18 milioni di franchi. A tanto ammonta la cifra con cui il Consiglio di Stato intende sussidiare le opere di approvvigionamento idrico per il quadriennio 2026-2029. Il messaggio licenziato all'attenzione del Gran Consiglio arriva a stretto giro di posta da un prolungato periodo di siccità che ha lentamente prosciugato le falde che si trovano sotto i nostri piedi. Una situazione che più che mai ha sottolineato l'importanza di una gestione integrata delle risorse idriche. Ma per farlo servono, appunto, investimenti, che il Cantone è pronto a co-finanziare. «I sussidi hanno l'obiettivo di finanziare opere che consentono ai Comuni di scambiarsi l'acqua in maniera reciproca», illustra il capoufficio della protezione delle acque e dell’approvvigionamento idrico Mauro Veronesi. «Si va dalla realizzazione di acquedotti, canalizzazioni, serbatoi, alla ricerca di nuove fonti di approvvigionamento idrico».
I principali progetti
Tra gli interventi più rilevanti figurano la nuova captazione a lago dell’Azienda industriale di Lugano a Cassarate e i nuovi pozzi della Morettina a Locarno. Entrambi molto onerosi, ma anche decisivi per un'intera regione. «Nel primo caso - spiega Veronesi - è già presente una captazione da 200 L/s che a breve verrà potenziata a 600 L/s. Nel Locarnese invece i pozzi verranno resi più profondi, in modo che risentano di crisi idriche o periodi di siccità».

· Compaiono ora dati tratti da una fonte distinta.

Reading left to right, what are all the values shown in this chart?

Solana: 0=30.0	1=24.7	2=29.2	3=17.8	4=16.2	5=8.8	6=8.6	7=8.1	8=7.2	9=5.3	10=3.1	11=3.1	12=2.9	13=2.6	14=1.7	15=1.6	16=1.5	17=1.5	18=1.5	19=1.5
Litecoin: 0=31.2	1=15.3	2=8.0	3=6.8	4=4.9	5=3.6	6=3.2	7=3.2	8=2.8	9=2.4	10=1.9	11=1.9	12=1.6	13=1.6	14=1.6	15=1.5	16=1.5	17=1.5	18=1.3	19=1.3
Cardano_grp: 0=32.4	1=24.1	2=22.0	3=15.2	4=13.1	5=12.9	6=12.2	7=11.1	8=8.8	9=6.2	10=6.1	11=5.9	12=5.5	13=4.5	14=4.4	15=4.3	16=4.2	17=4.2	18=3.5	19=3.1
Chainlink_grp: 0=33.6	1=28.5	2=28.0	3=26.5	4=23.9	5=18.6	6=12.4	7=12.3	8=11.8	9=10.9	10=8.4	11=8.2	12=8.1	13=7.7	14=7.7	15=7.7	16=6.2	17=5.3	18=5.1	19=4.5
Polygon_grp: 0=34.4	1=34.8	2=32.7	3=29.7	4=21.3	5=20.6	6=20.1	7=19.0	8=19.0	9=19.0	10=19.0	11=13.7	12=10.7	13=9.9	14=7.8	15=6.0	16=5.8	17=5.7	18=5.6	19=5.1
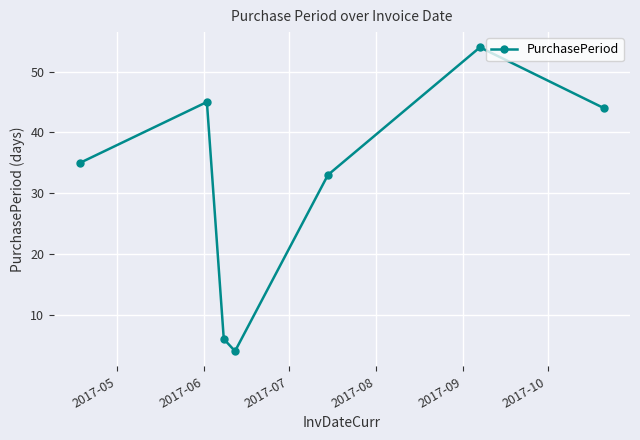

What is the value of the 3rd point from the left?

6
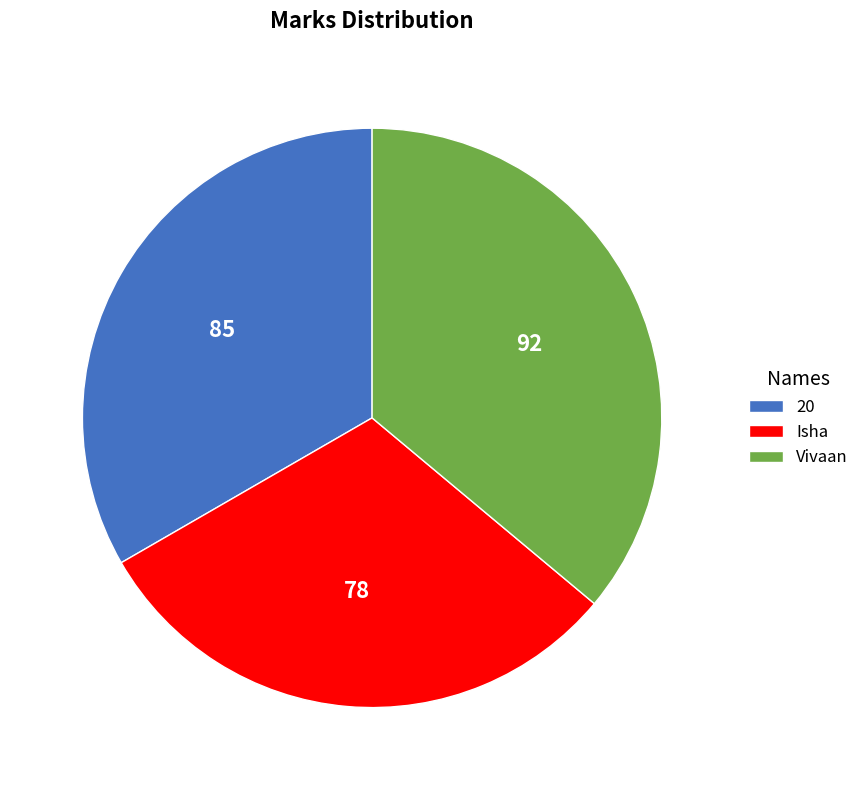

The Isha slice represents 31% of the pie. True or false?

True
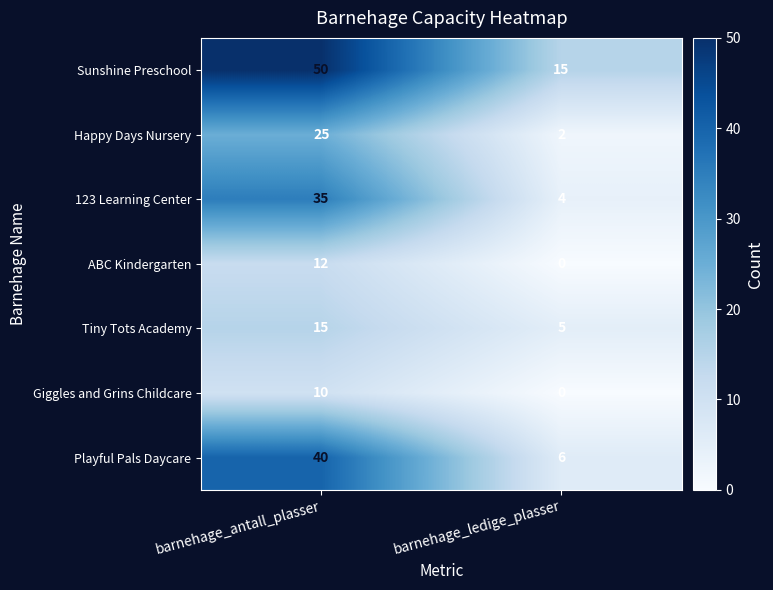

Rank the series by their maximum value, from lowest to highest.

Giggles and Grins Childcare, ABC Kindergarten, Tiny Tots Academy, Happy Days Nursery, 123 Learning Center, Playful Pals Daycare, Sunshine Preschool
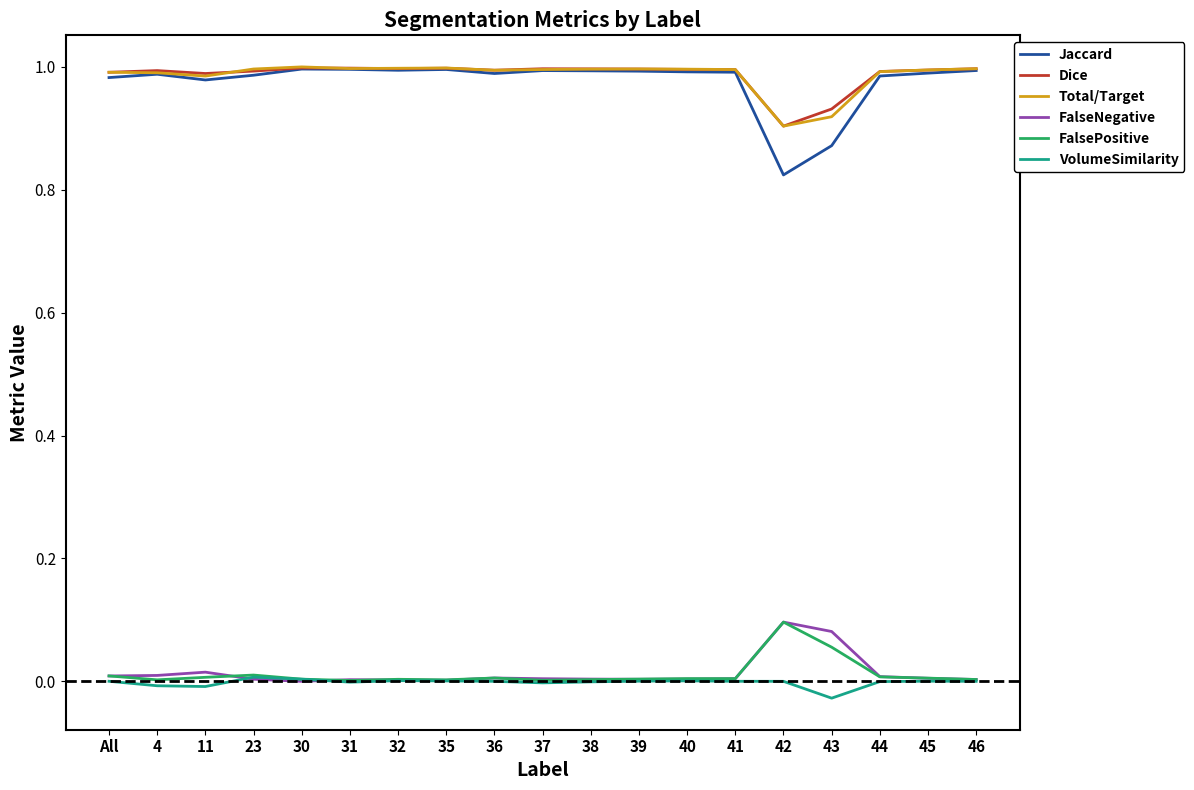

The Jaccard series shows 1.3 at 4. True or false?

False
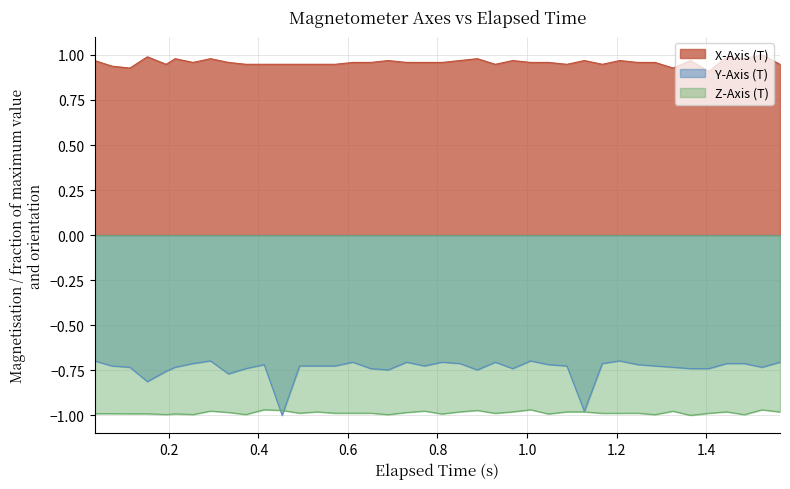

What are all the series names shown in the legend?

X-Axis (T), Y-Axis (T), Z-Axis (T)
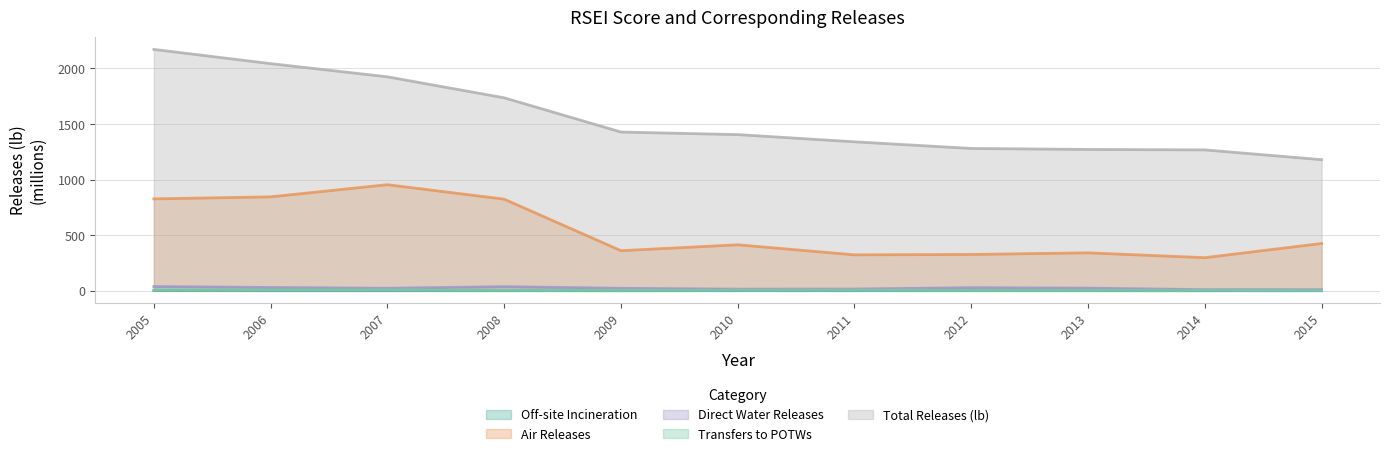

Rank the categories by Transfers to POTWs value from lowest to highest.

2015, 2013, 2008, 2012, 2014, 2009, 2010, 2011, 2005, 2006, 2007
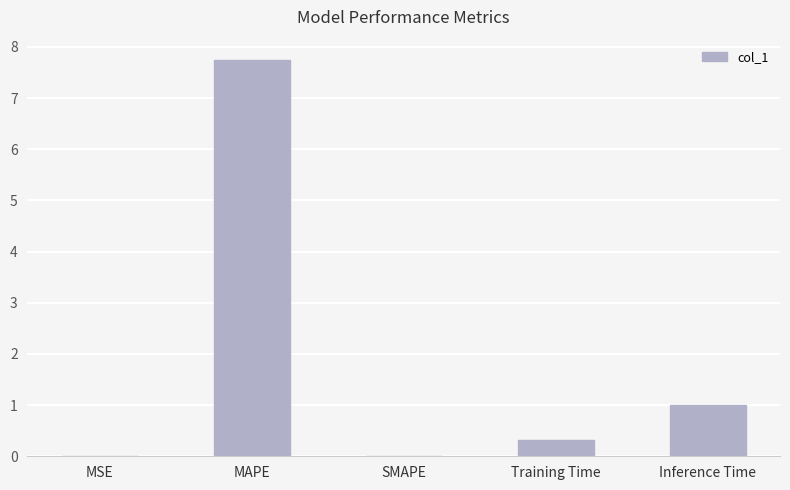

How many series are shown in this chart?

1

Maggior autonomia per l'Esecutivo
Rispetto al passato gli investimenti nelle infrastrutture aumenteranno - si passerà da una media di 3 milioni all'anno a 4,5 - e cambierà anche la prassi precedente, basata su un credito quadro anziché su singoli decreti. Detto altrimenti, verrà dato maggior margine decisionale all'esecutivo sull'erogazione dei contributi. «Dal lato pratico non cambia nulla, ma dal profilo amministrativo l'iter sarà più agevole ed efficiente e - assicura Veronesi - sarà comunque garantito un risconto regolare al Gran Consiglio sulle opere che sono state finanziate».